A decade and a half ago, the Bush administration built a much more public and concerted case for war with Iraq than the Trump administration so far has for war with North Korea. But it marshaled some of the same arguments. U.S. officials claimed (largely without basis, it turned out) that Saddam was amassing chemical and biological weapons and seeking nuclear weapons—and that his exceptionally reckless and hostile regime could either use those weapons, provide them to terrorists, or exploit them as “blackmail.” Iraq’s arms buildup was presented as a gathering storm that years of diplomacy hadn’t managed to clear up; the Bush administration cautioned that as the skies grew darker, America’s options for defending itself and the world had to as well.
“We are now acting because the risks of inaction would be far greater,” Bush asserted 48 hours before invading Iraq. “In one year, or five years, the power of Iraq to inflict harm on all free nations would be multiplied many times over. … In the 20th century, some chose to appease murderous dictators whose threats were allowed to grow into genocide and global war. In this century, when evil men plot chemical, biological, and nuclear terror, a policy of appeasement could bring destruction of a kind never before seen on this earth. Terrorists and terrorist states do not reveal these threats with fair notice in formal declarations. And responding to such enemies only after they have struck first is not self-defense. It is suicide.”
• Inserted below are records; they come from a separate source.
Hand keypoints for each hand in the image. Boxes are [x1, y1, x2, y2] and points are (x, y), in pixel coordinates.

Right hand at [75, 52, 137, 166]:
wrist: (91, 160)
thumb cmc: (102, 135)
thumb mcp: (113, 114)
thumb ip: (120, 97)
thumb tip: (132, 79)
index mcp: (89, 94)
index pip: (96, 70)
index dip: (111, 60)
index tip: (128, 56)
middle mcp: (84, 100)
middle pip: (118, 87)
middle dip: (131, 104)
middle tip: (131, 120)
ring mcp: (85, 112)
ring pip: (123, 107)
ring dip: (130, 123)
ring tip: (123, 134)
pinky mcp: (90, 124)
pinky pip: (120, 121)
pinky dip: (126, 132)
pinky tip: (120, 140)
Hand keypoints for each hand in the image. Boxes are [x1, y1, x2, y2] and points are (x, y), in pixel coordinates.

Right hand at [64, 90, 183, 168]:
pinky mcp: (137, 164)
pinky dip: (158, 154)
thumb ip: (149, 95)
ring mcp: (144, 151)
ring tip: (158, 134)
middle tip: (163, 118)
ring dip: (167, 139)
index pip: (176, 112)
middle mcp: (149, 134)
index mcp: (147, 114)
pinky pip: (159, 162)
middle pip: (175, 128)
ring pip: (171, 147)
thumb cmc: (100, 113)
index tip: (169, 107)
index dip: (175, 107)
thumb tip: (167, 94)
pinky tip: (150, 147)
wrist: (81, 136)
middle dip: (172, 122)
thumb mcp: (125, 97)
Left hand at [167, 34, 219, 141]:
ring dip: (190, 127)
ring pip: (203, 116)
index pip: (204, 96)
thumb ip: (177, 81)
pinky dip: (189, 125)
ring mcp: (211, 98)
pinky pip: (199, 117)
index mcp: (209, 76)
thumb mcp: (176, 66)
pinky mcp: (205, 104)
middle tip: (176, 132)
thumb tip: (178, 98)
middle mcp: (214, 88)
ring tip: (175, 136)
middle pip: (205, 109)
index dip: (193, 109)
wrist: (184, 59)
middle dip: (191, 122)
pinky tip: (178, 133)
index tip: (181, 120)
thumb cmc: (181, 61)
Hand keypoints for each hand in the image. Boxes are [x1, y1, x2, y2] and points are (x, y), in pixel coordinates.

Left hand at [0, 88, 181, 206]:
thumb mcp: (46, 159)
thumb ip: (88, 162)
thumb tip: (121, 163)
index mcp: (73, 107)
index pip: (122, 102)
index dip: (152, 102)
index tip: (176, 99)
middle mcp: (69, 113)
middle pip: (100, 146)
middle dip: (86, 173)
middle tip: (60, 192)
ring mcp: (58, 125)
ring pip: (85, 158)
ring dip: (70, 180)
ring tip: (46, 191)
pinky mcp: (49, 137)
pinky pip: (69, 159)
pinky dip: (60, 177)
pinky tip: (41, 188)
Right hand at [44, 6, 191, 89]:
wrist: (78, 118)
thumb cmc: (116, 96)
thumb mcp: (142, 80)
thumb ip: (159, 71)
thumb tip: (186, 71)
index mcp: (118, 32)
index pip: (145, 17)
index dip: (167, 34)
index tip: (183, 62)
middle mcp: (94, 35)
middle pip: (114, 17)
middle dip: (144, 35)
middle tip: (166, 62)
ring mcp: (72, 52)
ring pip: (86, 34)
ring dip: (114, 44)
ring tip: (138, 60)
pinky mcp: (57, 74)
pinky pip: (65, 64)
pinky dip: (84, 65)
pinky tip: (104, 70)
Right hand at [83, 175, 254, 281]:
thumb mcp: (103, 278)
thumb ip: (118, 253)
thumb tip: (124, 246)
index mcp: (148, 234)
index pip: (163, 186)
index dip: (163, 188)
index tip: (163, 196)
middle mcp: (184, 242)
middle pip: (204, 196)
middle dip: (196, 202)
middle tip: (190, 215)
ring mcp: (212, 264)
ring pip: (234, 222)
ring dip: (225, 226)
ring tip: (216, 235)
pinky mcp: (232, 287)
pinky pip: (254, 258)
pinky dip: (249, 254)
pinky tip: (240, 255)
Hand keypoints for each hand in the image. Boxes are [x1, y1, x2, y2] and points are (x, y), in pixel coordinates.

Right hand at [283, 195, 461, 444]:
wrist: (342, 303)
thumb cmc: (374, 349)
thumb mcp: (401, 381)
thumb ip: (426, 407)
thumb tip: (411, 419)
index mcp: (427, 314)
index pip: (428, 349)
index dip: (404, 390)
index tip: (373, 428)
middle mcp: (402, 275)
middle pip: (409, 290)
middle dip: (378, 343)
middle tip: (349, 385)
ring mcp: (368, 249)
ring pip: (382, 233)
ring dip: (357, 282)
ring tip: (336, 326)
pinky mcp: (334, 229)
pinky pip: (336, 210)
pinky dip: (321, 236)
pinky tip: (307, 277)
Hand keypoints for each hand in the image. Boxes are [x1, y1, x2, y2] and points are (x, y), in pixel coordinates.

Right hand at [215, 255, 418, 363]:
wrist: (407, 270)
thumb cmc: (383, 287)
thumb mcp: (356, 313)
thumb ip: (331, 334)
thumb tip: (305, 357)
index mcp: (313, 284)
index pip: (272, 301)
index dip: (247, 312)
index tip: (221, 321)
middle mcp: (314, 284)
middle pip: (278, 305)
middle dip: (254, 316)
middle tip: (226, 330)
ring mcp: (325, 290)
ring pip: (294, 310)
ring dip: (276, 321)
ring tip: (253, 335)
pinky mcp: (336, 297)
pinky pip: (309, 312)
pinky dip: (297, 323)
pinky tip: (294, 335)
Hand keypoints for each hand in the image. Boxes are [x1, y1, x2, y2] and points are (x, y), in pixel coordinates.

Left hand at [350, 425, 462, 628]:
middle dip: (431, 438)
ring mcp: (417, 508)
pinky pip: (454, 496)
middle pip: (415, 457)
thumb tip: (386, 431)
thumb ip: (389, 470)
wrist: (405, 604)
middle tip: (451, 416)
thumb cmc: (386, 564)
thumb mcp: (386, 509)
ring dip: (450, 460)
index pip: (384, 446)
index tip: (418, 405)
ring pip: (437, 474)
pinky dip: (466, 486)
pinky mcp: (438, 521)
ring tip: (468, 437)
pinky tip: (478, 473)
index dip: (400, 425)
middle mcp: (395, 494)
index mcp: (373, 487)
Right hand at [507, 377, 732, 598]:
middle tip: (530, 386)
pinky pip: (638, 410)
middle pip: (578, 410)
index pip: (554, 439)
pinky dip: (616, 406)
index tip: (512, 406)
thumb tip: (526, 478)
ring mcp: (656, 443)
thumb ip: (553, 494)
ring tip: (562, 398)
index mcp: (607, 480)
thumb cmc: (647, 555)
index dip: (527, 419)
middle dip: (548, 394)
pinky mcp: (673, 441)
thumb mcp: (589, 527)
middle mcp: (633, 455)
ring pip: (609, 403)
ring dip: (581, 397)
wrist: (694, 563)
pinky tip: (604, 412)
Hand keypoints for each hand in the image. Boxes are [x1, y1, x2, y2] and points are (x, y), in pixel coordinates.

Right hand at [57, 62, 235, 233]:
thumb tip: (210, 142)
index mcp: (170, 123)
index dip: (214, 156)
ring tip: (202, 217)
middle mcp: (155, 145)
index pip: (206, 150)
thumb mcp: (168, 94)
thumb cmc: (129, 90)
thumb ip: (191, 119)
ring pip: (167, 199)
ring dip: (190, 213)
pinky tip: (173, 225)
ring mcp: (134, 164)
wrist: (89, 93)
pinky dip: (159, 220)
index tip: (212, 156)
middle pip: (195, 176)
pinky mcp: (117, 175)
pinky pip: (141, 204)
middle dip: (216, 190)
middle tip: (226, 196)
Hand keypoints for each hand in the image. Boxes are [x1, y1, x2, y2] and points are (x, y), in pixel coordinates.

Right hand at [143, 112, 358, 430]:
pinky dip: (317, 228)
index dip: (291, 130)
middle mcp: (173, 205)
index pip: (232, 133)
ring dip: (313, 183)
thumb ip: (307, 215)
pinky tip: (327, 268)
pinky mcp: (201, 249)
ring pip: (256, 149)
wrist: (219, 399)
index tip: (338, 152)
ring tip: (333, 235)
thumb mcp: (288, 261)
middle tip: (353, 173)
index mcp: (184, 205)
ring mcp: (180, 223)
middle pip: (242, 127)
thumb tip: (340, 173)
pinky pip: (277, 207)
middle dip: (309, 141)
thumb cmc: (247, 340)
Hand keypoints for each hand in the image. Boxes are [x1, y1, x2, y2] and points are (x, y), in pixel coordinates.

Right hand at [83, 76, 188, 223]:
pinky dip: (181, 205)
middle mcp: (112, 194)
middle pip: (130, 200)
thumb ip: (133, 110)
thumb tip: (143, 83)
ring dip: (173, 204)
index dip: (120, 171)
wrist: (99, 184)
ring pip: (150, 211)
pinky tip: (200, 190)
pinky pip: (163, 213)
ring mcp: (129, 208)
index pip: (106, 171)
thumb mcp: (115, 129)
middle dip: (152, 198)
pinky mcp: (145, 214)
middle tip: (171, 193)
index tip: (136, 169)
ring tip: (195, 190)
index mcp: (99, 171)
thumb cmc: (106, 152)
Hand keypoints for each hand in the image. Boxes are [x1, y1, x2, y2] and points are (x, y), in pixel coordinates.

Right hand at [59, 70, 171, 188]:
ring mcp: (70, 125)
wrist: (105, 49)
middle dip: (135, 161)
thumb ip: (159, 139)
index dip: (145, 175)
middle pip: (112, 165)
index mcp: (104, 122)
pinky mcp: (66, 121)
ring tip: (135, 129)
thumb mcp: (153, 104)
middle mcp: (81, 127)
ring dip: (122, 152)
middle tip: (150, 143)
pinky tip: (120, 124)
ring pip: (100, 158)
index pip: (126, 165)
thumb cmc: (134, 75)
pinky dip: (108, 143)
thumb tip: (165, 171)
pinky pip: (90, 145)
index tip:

There are numerous differences between the grounds for war with Iraq then and North Korea now; North Korea, for instance, actually has a robust stockpile of nuclear, chemical, and biological weapons. But the common theme is a concept that was forged in the trauma of the September 11 attacks and clearly retains some appeal: that there are circumstances in which the United States must take military action not to respond to an attack or pre-empt an imminent one, but to prevent a threat from materializing in the future. For decades after World War II, U.S. policymakers shunned this sort of “preventive” war because of its associations with the aggression of Nazi Germany and Imperial Japan, as my colleague Peter Beinart has written. But that shifted with the end of the Cold War, as America grew more confident in its military strength, and especially after 9/11.
Following those attacks, Bush was determined to prevent anything like it from happening in the future. “On 11 September, 2001, America felt its vulnerability,” Bush observed months before ordering the assault on Iraq. “We resolved then, and we are resolved today, to confront every threat, from any source, that could bring sudden terror and suffering to America. … Facing clear evidence of peril, we cannot wait for the final proof—the smoking gun—that could come in the form of a mushroom cloud.” This was the intellectual framework for a war unlike any the United States had fought in the past. The mere prospect of its enemies striking first was now sufficient justification for America to take the opening shot instead.
Among the problems with not waiting for the smoking gun, however, is that any conflict initiated to avert it relies on conjecture and the fallibility of human reasoning. Even as the Bush administration warned of mushroom clouds stemming from Iraq, which had no nuclear-weapons program, it downplayed the threat from North Korea, which had just disclosed a secret nuclear-weapons program. The Kim regime could be contained and deterred through diplomacy and economic pressure, officials argued.
North Korea’s nuclear arsenal has since grown far more sophisticated, to the point where the United States is now in its crosshairs, and it now has a brash new leader. But it’s still worth keeping in mind that if the Trump administration were to launch a preventive war against the Kim regime, it would be based on an assessment of its adversary that is fundamentally at odds with the conclusion the Bush administration reached 15 years ago. Bush, too, confronted the specter of a North Korea armed with chemical, biological, and nuclear weapons. And in that case, he did not choose war.